**PROMPT**
Give the material below as a numbered list, omitting blank lines, beginning at the line that contains "scientific name: Adenodolichos punctatus" and stopping after the line that contains "genus: Dipcadi".

**DATA TO USE**
***

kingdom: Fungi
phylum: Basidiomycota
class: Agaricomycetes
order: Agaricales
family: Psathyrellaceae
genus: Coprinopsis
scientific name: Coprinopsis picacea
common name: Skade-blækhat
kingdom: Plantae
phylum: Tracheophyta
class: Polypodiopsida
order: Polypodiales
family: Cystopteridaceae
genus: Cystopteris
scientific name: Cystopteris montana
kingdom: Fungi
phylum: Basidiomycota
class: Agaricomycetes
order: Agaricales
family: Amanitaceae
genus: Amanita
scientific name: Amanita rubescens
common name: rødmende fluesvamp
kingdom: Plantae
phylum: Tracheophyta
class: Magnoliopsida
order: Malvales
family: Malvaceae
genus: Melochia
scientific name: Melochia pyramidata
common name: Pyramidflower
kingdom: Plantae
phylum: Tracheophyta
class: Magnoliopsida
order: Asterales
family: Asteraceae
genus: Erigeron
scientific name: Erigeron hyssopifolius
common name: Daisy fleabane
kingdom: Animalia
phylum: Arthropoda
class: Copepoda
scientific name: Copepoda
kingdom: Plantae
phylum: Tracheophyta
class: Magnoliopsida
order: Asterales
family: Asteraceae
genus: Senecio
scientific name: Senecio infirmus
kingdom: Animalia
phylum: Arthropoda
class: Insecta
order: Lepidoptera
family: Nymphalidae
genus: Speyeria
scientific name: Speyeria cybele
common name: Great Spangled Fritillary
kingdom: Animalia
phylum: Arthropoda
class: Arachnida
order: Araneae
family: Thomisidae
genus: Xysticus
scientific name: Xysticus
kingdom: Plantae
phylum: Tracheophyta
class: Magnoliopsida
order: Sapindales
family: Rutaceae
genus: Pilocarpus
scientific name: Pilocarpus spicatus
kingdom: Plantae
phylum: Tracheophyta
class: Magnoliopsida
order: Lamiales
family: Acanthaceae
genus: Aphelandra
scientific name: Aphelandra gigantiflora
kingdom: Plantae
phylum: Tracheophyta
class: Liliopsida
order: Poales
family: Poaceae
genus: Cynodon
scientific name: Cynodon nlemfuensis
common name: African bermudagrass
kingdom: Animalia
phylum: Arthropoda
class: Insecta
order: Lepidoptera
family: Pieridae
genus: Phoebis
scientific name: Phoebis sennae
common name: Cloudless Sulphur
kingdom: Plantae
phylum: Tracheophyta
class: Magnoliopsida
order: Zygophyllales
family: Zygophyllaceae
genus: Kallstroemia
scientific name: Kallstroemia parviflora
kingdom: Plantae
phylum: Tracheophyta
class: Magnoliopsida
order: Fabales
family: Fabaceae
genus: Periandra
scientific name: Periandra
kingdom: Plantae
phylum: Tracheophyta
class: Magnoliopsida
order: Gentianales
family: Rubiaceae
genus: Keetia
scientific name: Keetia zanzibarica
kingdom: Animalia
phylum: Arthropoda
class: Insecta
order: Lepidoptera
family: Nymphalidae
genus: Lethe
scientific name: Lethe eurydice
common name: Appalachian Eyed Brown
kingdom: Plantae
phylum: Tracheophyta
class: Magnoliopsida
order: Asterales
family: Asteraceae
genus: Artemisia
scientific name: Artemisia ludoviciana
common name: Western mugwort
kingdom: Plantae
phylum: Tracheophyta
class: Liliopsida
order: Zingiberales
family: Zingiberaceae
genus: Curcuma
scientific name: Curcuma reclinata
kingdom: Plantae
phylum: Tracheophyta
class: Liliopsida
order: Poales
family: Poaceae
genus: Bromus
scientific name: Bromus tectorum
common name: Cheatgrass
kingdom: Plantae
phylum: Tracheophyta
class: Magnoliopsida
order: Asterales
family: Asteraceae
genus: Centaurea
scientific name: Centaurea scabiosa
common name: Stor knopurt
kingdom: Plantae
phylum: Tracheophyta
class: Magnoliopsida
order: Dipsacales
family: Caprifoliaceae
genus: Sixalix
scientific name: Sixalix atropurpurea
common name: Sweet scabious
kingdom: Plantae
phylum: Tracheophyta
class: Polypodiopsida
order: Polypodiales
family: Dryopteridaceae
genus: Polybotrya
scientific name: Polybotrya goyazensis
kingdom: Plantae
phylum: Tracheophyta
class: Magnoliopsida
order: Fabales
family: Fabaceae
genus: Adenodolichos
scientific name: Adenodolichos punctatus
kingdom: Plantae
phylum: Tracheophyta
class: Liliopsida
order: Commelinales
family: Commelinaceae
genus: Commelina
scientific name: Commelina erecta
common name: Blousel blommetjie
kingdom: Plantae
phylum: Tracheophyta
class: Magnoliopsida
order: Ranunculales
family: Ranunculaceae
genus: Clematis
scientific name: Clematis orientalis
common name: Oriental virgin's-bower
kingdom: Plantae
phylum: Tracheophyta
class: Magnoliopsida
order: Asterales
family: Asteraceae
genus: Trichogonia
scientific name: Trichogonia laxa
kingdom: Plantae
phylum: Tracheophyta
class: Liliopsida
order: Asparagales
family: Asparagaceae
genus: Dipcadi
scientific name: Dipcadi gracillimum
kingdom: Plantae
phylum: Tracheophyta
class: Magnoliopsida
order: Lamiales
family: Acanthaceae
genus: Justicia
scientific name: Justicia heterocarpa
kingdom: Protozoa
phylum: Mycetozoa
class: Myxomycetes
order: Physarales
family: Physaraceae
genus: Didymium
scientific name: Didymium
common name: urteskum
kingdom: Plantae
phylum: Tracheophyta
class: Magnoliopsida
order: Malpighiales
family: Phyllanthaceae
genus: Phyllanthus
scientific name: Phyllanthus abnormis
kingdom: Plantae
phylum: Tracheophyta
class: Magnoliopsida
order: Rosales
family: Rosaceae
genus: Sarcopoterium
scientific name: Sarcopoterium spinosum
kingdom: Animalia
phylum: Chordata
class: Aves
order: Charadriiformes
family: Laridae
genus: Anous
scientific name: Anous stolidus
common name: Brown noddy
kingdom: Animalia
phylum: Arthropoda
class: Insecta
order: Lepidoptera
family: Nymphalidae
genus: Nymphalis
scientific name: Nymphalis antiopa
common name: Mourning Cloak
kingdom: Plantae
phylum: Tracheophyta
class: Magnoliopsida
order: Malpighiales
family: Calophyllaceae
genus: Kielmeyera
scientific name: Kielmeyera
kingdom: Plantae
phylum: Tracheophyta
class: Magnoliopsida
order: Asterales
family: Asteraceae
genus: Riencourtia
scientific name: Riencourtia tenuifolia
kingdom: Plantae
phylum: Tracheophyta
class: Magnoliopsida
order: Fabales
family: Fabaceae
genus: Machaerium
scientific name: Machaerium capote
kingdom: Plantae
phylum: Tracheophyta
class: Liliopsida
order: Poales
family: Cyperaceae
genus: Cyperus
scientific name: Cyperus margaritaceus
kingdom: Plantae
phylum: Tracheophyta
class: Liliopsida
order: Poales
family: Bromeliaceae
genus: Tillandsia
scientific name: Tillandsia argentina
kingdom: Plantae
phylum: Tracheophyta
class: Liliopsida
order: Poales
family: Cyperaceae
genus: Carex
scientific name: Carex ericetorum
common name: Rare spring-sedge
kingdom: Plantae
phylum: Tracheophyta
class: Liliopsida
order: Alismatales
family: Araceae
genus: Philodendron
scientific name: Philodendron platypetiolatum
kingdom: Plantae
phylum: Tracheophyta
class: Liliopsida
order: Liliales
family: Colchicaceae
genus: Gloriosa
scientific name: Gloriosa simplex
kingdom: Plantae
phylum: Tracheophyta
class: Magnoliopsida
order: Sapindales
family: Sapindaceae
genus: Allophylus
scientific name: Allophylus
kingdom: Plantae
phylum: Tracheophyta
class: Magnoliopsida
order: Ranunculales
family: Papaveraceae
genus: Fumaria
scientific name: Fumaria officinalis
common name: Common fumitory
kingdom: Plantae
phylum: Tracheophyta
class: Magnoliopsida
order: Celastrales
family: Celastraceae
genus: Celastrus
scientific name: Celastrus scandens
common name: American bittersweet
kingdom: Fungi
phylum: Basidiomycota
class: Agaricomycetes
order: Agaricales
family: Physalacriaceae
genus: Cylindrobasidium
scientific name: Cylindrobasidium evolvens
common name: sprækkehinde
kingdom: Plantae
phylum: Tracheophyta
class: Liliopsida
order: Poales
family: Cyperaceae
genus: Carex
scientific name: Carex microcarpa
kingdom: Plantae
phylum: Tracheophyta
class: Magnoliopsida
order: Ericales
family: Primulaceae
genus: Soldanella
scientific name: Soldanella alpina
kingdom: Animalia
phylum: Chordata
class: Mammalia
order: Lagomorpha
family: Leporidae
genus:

***

**TASK SOLUTION**
1. scientific name: Adenodolichos punctatus
2. kingdom: Plantae
3. phylum: Tracheophyta
4. class: Liliopsida
5. order: Commelinales
6. family: Commelinaceae
7. genus: Commelina
8. scientific name: Commelina erecta
9. common name: Blousel blommetjie
10. kingdom: Plantae
11. phylum: Tracheophyta
12. class: Magnoliopsida
13. order: Ranunculales
14. family: Ranunculaceae
15. genus: Clematis
16. scientific name: Clematis orientalis
17. common name: Oriental virgin's-bower
18. kingdom: Plantae
19. phylum: Tracheophyta
20. class: Magnoliopsida
21. order: Asterales
22. family: Asteraceae
23. genus: Trichogonia
24. scientific name: Trichogonia laxa
25. kingdom: Plantae
26. phylum: Tracheophyta
27. class: Liliopsida
28. order: Asparagales
29. family: Asparagaceae
30. genus: Dipcadi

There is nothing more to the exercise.